Patricia Nolan, director of the North Central Re­gion of the Di­vision of Vocational Rehabilitation (DVR), said employers should be looking to hire Project SEARCH graduates.

“Everybody in Wisconsin deserves the opportunity to succeed, and to develop the job skills they need to achieve those goals,” Nolan said. “As today’s graduates have demonstrated, people with disabilities want to work and are defined by their countless, unique abilities rather than their limitations.”

To the graduates, she said: “At Project SEARCH sites along with hundreds of employers across Wisconsin who agree, you are some of the best employees that an employer can have.”

The partnership

Project SEARCH is a partnership between Lakeland, Tomahawk and Rhinelander school districts, Howard Young, businesses, Headwaters Inc., the Department of Workforce Development/Division of Vocational Rehabilitation, and others.

The high school transition program provides classroom instruction, career exploration and hands-on training at job sites. The goal is to help graduates achieve employment in their communities after graduation.

The one-year, unpaid internship program is open to young adults, ages 18-24, with intellectual and developmental disabilities. There are 27 Project SEARCH programs in Wisconsin, numerous others across the United States and even internationally.

Project SEARCH first started at Cincinnati Children’s Hospital in 1996 when a nurse became aware individuals with disabilities were not being provided employment and educational opportunities. The North Woods version started at Howard Young in the fall of 2017.

Classroom to job

The trio went through an application process. Once accepted, they met five days a week at Howard Young. In the classroom they learned employment, social and independent living skills. They also had hands-on training, completing three, 10-week long internship rotations.

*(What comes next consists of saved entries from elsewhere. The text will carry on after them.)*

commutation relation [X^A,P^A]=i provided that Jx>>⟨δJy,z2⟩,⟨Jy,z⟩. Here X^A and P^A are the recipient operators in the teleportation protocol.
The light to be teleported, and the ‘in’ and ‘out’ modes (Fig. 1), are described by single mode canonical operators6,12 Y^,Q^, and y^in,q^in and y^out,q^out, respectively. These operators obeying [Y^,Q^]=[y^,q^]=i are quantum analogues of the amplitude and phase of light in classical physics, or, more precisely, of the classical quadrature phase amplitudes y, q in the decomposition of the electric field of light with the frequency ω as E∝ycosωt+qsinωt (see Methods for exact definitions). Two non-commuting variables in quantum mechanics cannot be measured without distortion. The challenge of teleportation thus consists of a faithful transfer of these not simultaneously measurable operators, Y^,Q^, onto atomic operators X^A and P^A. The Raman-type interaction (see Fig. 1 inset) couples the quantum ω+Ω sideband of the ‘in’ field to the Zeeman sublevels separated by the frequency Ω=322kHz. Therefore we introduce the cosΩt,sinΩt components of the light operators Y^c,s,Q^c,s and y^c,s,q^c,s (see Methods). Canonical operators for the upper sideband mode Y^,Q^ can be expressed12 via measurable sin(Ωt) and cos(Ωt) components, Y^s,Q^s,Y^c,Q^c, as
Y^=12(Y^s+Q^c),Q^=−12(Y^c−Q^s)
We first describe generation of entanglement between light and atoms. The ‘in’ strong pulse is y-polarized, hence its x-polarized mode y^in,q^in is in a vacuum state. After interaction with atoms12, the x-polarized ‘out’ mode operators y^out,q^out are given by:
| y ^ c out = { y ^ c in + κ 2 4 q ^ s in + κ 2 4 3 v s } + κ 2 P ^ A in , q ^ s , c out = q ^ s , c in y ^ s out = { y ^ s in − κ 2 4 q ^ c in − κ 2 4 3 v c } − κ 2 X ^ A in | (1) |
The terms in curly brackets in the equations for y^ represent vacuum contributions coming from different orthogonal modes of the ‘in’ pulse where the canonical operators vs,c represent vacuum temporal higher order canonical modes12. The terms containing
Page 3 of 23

Special education instructors and career coaches worked with the interns and staff in real work settings at Howard Young and also at One Penny Place, an assisted living facility. They could choose from a variety of job functions, including those in cafeteria, radiology, housekeeping and dietary. 

Kathy Viergutz, business liaison at Howard Young, oversees their placement there.

Mary Deditz spoke how excited her daughter was when she phoned her to say she had been accepted for her first rotation at One Penny Place. 

Since her training, Nicole “has grown in maturity,” and her vocabulary and speech have “blossomed,” she added.

Near the end of the school year, the interns start to seek permanent employment with the help of Headwaters.

“It’s a real good program,” added John Yost, an employment specialist with Headwaters. He visits potential employers, presents the program and the interns’ skills, knowledge and willingness to work.

Last year’s eight graduates are still employed with jobs at Howard Young, Ascension St. Mary’s Hospital in Rhinelander, Milestone in Woodruff and Kwik Trip in Arbor Vitae. All are paid the prevailing wage for their jobs, which have to be at least 16 hours a week. In return, employers get dedicated employees and a tax break from the federal government, he said.

He admits it can be difficult to find employers, partly because a lot of the available work in the North Woods is seasonal in nature.

But for those who do hire Project SEARCH graduates, the reward is seeing young people achieve their dream of greater independence.